Alıştırma hakkında.
Aşağıdaki verilerin tüm satırlarını hiçbir değişiklik yapmadan yeniden yazın.

(Koleksiyon girdileri)
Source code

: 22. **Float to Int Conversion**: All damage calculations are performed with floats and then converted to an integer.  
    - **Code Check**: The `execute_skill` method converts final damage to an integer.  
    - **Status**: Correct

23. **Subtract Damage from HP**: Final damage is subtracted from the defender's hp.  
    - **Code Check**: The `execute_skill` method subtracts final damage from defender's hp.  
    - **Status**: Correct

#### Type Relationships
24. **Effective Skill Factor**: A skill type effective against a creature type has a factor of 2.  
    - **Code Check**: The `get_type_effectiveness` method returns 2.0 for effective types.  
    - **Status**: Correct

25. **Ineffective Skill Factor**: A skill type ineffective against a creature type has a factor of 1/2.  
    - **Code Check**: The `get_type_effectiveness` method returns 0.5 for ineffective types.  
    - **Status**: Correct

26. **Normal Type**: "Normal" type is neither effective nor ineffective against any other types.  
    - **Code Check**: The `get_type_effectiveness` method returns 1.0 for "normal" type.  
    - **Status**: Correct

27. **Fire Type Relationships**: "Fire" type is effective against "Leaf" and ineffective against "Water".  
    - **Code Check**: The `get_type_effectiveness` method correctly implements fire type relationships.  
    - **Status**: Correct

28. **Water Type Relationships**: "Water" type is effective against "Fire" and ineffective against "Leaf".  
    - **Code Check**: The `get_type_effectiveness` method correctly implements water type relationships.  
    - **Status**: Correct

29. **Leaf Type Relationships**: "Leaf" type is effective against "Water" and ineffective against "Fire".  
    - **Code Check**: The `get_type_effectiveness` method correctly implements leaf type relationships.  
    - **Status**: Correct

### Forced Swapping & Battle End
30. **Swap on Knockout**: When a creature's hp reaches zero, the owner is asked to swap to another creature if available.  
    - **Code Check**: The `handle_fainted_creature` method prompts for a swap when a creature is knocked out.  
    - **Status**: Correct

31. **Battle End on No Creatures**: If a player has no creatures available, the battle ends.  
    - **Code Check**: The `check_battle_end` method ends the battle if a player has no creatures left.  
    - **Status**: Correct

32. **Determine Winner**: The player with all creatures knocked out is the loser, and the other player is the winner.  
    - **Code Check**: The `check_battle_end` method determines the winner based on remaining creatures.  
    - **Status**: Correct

Yanıt alanı.
Source code

: 22. **Float to Int Conversion**: All damage calculations are performed with floats and then converted to an integer.  
    - **Code Check**: The `execute_skill` method converts final damage to an integer.  
    - **Status**: Correct

23. **Subtract Damage from HP**: Final damage is subtracted from the defender's hp.  
    - **Code Check**: The `execute_skill` method subtracts final damage from defender's hp.  
    - **Status**: Correct

#### Type Relationships
24. **Effective Skill Factor**: A skill type effective against a creature type has a factor of 2.  
    - **Code Check**: The `get_type_effectiveness` method returns 2.0 for effective types.  
    - **Status**: Correct

25. **Ineffective Skill Factor**: A skill type ineffective against a creature type has a factor of 1/2.  
    - **Code Check**: The `get_type_effectiveness` method returns 0.5 for ineffective types.  
    - **Status**: Correct

26. **Normal Type**: "Normal" type is neither effective nor ineffective against any other types.  
    - **Code Check**: The `get_type_effectiveness` method returns 1.0 for "normal" type.  
    - **Status**: Correct

27. **Fire Type Relationships**: "Fire" type is effective against "Leaf" and ineffective against "Water".  
    - **Code Check**: The `get_type_effectiveness` method correctly implements fire type relationships.  
    - **Status**: Correct

28. **Water Type Relationships**: "Water" type is effective against "Fire" and ineffective against "Leaf".  
    - **Code Check**: The `get_type_effectiveness` method correctly implements water type relationships.  
    - **Status**: Correct

29. **Leaf Type Relationships**: "Leaf" type is effective against "Water" and ineffective against "Fire".  
    - **Code Check**: The `get_type_effectiveness` method correctly implements leaf type relationships.  
    - **Status**: Correct

### Forced Swapping & Battle End
30. **Swap on Knockout**: When a creature's hp reaches zero, the owner is asked to swap to another creature if available.  
    - **Code Check**: The `handle_fainted_creature` method prompts for a swap when a creature is knocked out.  
    - **Status**: Correct

31. **Battle End on No Creatures**: If a player has no creatures available, the battle ends.  
    - **Code Check**: The `check_battle_end` method ends the battle if a player has no creatures left.  
    - **Status**: Correct

32. **Determine Winner**: The player with all creatures knocked out is the loser, and the other player is the winner.  
    - **Code Check**: The `check_battle_end` method determines the winner based on remaining creatures.  
    - **Status**: Correct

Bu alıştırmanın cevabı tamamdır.